While there he connects with his brother's personal assistant and a strange relationship tries to form, however he just can't seem to let anything good happen around him, even when he reconnects with the friends and the lover that he left behind.
Greenberg is a bit of a strange film to be honest, strange not just in story but also in the characters. For a good part of the film I struggled with making any connection with any of the characters as there was little to like about them and they were extremely flimsily built on screen. This was clear by the arrival of some of the secondary characters such as those played by Rhys Ifans and Jennifer Jason Leigh, although the latter was a tiny role, the development of her character seemed about as much as that of the main roles for most of the film.
We never really understood about Greenberg's issues or how they came to be apart from one that's hinted at in the relationship with Ifans' character of Ivan where a couple of scenes refer back to the failed band from when they left college. It's an event and a character relationship that seems quite vital to the story of Greenberg and yet never feels as though it's been properly explored, despite it being referenced a number of times neither the characters in the film or we get a chance to examine and understand them.
It's a comment I feel comes up a lot about the film. None of the characters were explored to any depth and I never really felt I connected with them on any level, and indeed watching the character of Greenberg sigh his way through another slowly paced scene just pushed me further away from the story. His character was all over the place and very introspective, which is a difficult thing to make work with an expectant audience and no internal monologue for them to follow. When he erupts for no reason and seems to sabotage a relationship that we're not even sure had gone anywhere, it all seemed rather confused and empty, and it didn't seem to be leading us or the characters anywhere.
I also find something rather odd about Greta Gerwig and struggle with her on screen, and with her role in Greenberg I got just that. It's like a number of actors and actresses these days who seem to get praise for doing next to nothing but mumbling lines and giving a confused and scattered performance. To her defence it seems that it's her character in the film, but it's not something that draws the audience to her character. Again her character suffers from lack of development, and we know little about her. She sings, she has friends, she was at university, she's a personal assistant and has family. There, I think I've developed her about as much as the film did.
However films don't actually have to develop their characters greatly for the story to be engaging, but they need to capture the audience in some way for them to connect to something, and I just didn't feel that with Greenberg. Not until the last act when the film stopped trying to present itself with style and mood and get on with some dialogue and interaction.
The relationship between Greenberg and Ivan goes somewhere almost at the end of the film, and the thread of the unseen wife does seem to grow a little and present them with something to talk around and fight over. We also see a connection made between Greenberg and Gerwig's character of Florence, and although it's a small moment right at the end of the film it is rather touchingly portrayed.

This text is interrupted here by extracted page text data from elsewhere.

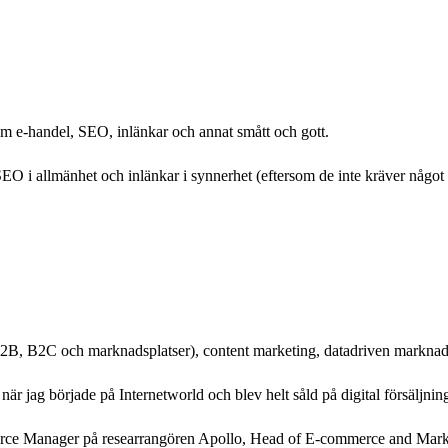
m e-handel, SEO, inlänkar och annat smått och gott.
O i allmänhet och inlänkar i synnerhet (eftersom de inte kräver något te
2B, B2C och marknadsplatser), content marketing, datadriven marknads
när jag började på Internetworld och blev helt såld på digital försäljning
mmerce Manager på researrangören Apollo, Head of E-commerce and M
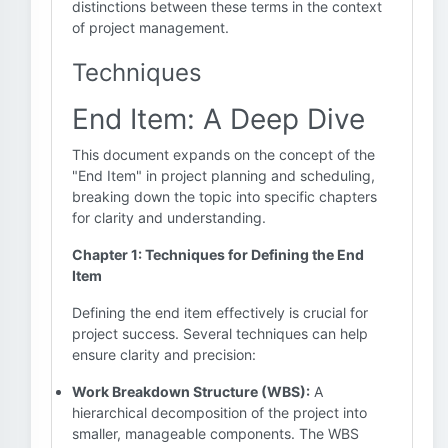
distinctions between these terms in the context
of project management.
Techniques
End Item: A Deep Dive
This document expands on the concept of the
"End Item" in project planning and scheduling,
breaking down the topic into specific chapters
for clarity and understanding.
Chapter 1: Techniques for Defining the End
Item
Defining the end item effectively is crucial for
project success. Several techniques can help
ensure clarity and precision:
Work Breakdown Structure (WBS):
A
hierarchical decomposition of the project into
smaller, manageable components. The WBS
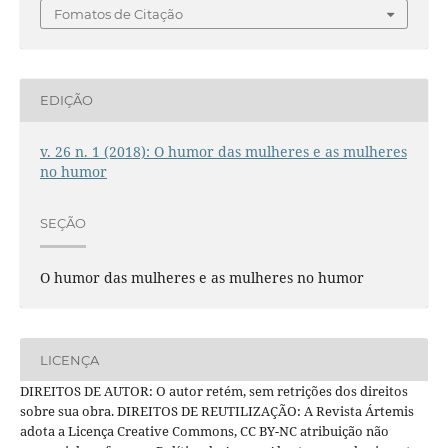
Fomatos de Citação
EDIÇÃO
v. 26 n. 1 (2018): O humor das mulheres e as mulheres
no humor
SEÇÃO
O humor das mulheres e as mulheres no humor
LICENÇA
DIREITOS DE AUTOR: O autor retém, sem retrições dos direitos
sobre sua obra. DIREITOS DE REUTILIZAÇÃO: A Revista Ártemis
adota a Licença Creative Commons, CC BY-NC atribuição não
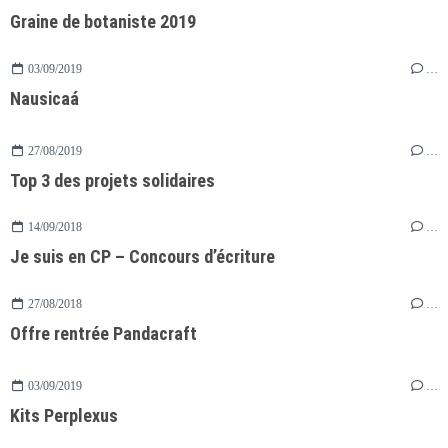
Graine de botaniste 2019
03/09/2019
…
Nausicaá
27/08/2019
…
Top 3 des projets solidaires
14/09/2018
…
Je suis en CP – Concours d’écriture
27/08/2018
…
Offre rentrée Pandacraft
03/09/2019
…
Kits Perplexus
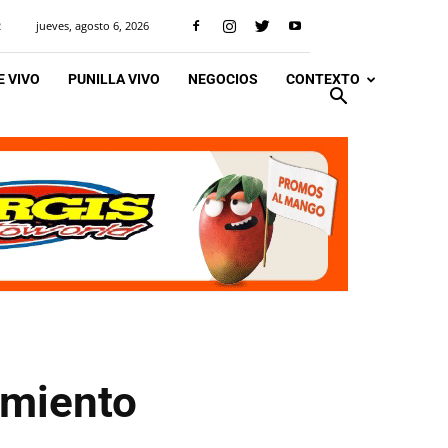
jueves, agosto 6, 2026
R
 VIVO
PUNILLA VIVO
NEGOCIOS
CONTEXTO
rmiento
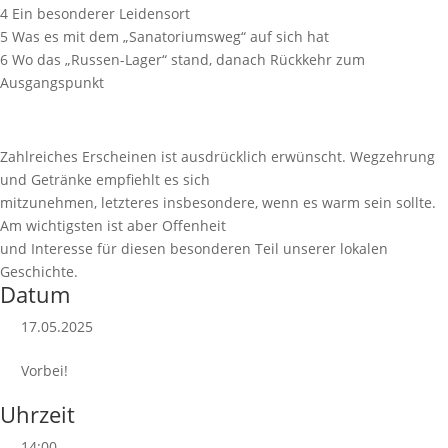
4 Ein besonderer Leidensort
5 Was es mit dem „Sanatoriumsweg“ auf sich hat
6 Wo das „Russen-Lager“ stand, danach Rückkehr zum
Ausgangspunkt
Zahlreiches Erscheinen ist ausdrücklich erwünscht. Wegzehrung
und Getränke empfiehlt es sich
mitzunehmen, letzteres insbesondere, wenn es warm sein sollte.
Am wichtigsten ist aber Offenheit
und Interesse für diesen besonderen Teil unserer lokalen
Geschichte.
Datum
17.05.2025
Vorbei!
Uhrzeit
14:00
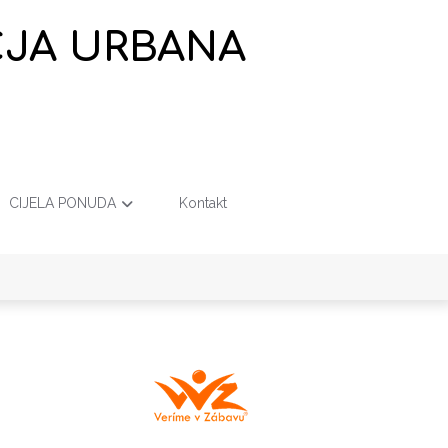
EČJA URBANA
CIJELA PONUDA
Kontakt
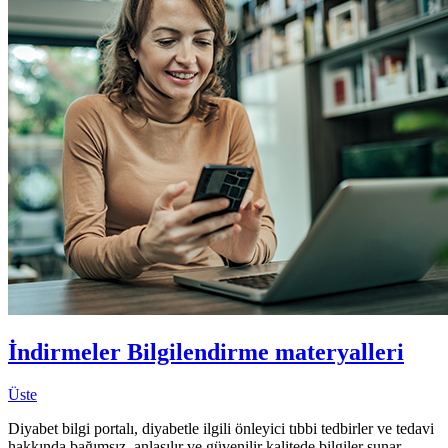
İndirmeler
Bilgilendirme materyalleri
Üste
Diyabet bilgi portalı, diyabetle ilgili önleyici tıbbi tedbirler ve tedavi
hakkında bağımsız, anlaşılır ve güvenilir kalitede bilgiler sunar.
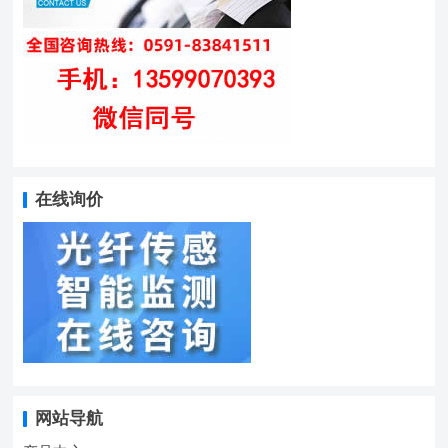
在线询价
网站导航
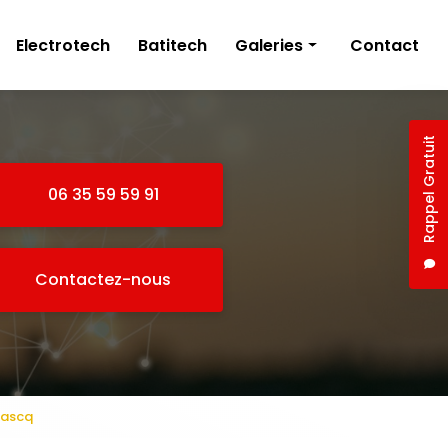
Electrotech
Batitech
Galeries
Contact
Électricien
Plâtrerie
Rappel Gratuit
06 35 59 59 91
Contactez-nous
'ascq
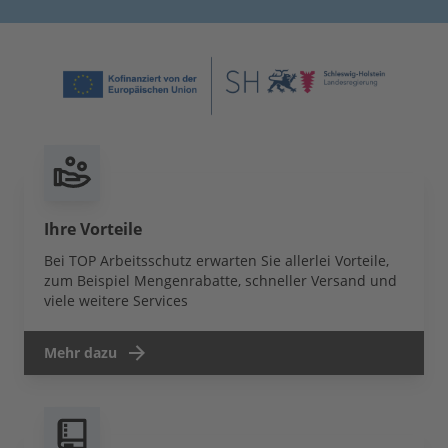
Ihre Vorteile
Bei TOP Arbeitsschutz erwarten Sie allerlei Vorteile,
zum Beispiel Mengenrabatte, schneller Versand und
viele weitere Services
Mehr dazu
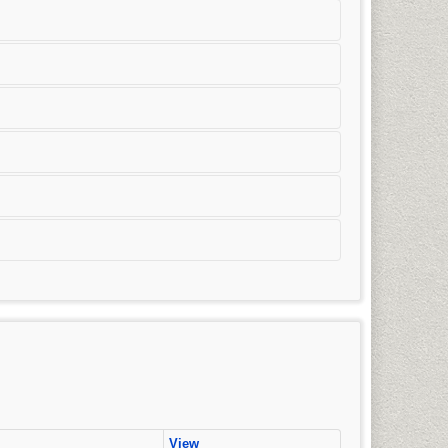
มวิชาการโฆษณาและประชาสัมพันธ์สมัยใหม่) การจัดการ
ริญญาตรี)
View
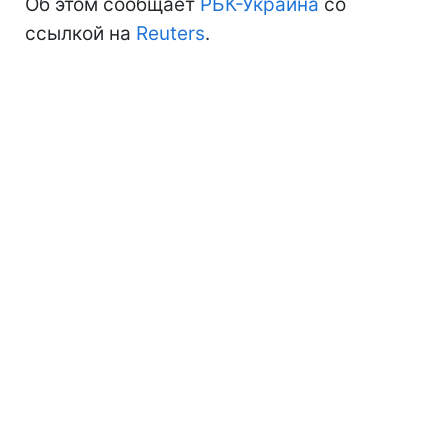
Об этом сообщает
РБК-Украина
со
ссылкой на
Reuters
.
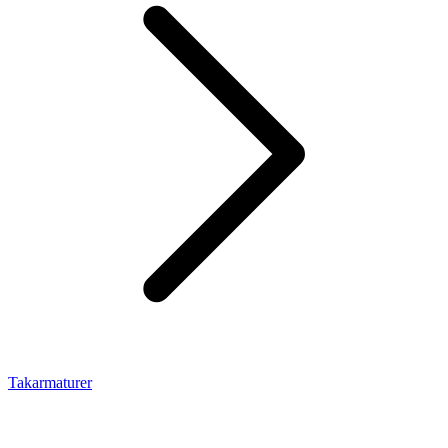
Takarmaturer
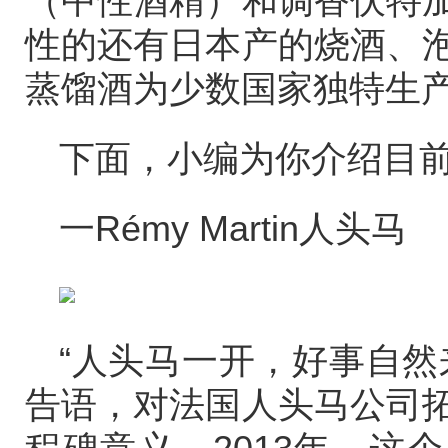
（中性酒精）和调香伏特
性的还有日本产的烧酒、
蒸馏酒为少数国家独特生
下面，小编为你介绍目
一Rémy Martin人头马
“人头马一开，好事自然
告语，对法国人头马公司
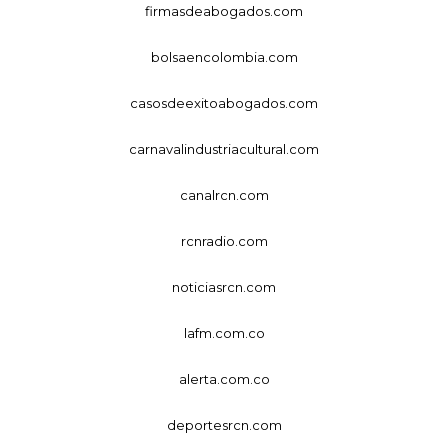
firmasdeabogados.com
bolsaencolombia.com
casosdeexitoabogados.com
carnavalindustriacultural.com
canalrcn.com
rcnradio.com
noticiasrcn.com
lafm.com.co
alerta.com.co
deportesrcn.com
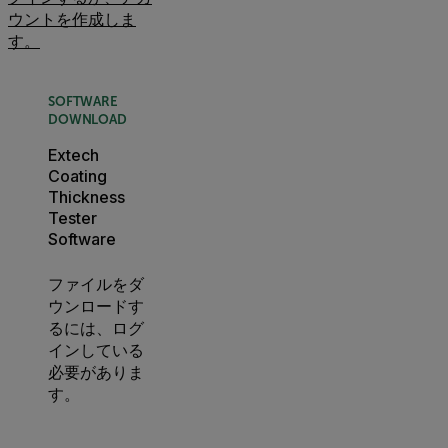
ウントを作成しま
す。
SOFTWARE
DOWNLOAD
Extech
Coating
Thickness
Tester
Software
ファイルをダ
ウンロードす
るには、ログ
インしている
必要がありま
す。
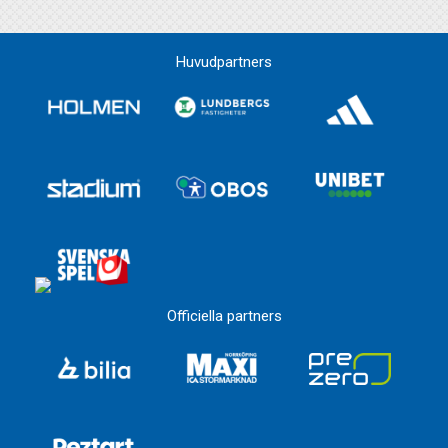
Huvudpartners
Officiella partners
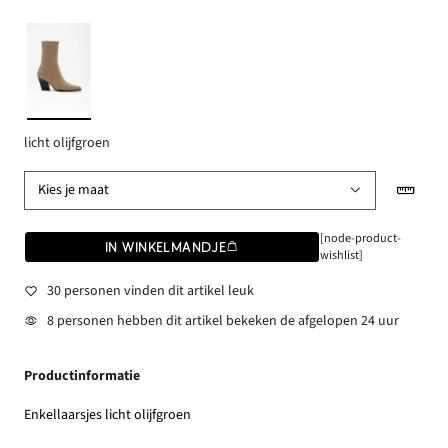
licht olijfgroen
Kies je maat
[node-product-
IN WINKELMANDJE
wishlist]
30 personen vinden dit artikel leuk
8 personen hebben dit artikel bekeken de afgelopen 24 uur
Productinformatie
Enkellaarsjes licht olijfgroen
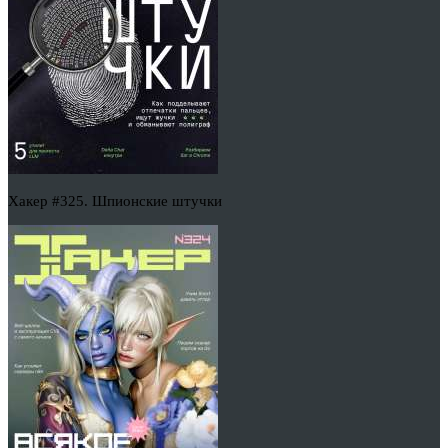
Хакер #325. Шпионские штучки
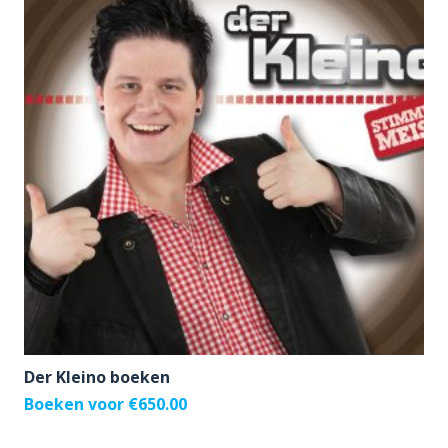
Der Kleino boeken
Boeken voor
€
650.00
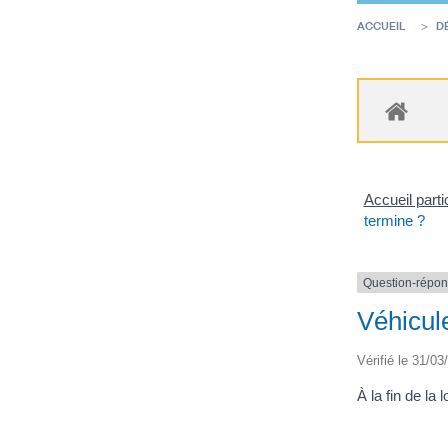
ACCUEIL
D
Accueil parti
termine ?
Question-répo
Véhicule
Vérifié le 31/03
À la fin de la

However these are the scenes at the end of the film and they just seem to happen and come from nowhere. The appearance of Ivan at the party for the final showdown seems against the story just from a few moments ago and rather contrived, and the opening up and change of direction with the Florence relationship seems really odd.
There were some strong musical moments in the film and it did have a nice style to the filming, particularly during the indoor and darker scenes.
The iTouch stereo track was good and allowed the best of the musical track to come through.
A strong picture on the iTouch during the daytime scenes which carried through to the darker indoor and night time shots, however there were two scenes that could have been a little lighter. Viewed in a dark environment or with no reflection on the iTouch screen you could make out what was happening, but in a light room is was a little harder.
Greenberg wasn't an easy film to watch. While I looked forward to seeing Ben Stiller in a more dramatic role, this really didn't bring much to the audience. Characters who seemed pretty flat didn't really allow us to like them or find any sort of hook to connect to, and it was only in the closing scenes that I actually started feeling something for a few of the characters, but by then it was far too late.
The film, like the lead character, felt far too challenging to like, and it was a real struggle to find a connection, I didn't even feel compassion for the ailing dog, and that's usually a sure thing to affect my emotions in any film or television programme.
A nice musical track or two, some nicely shot scenes and a couple of moments at the end of the film provided the most positive aspects of Greenberg for me.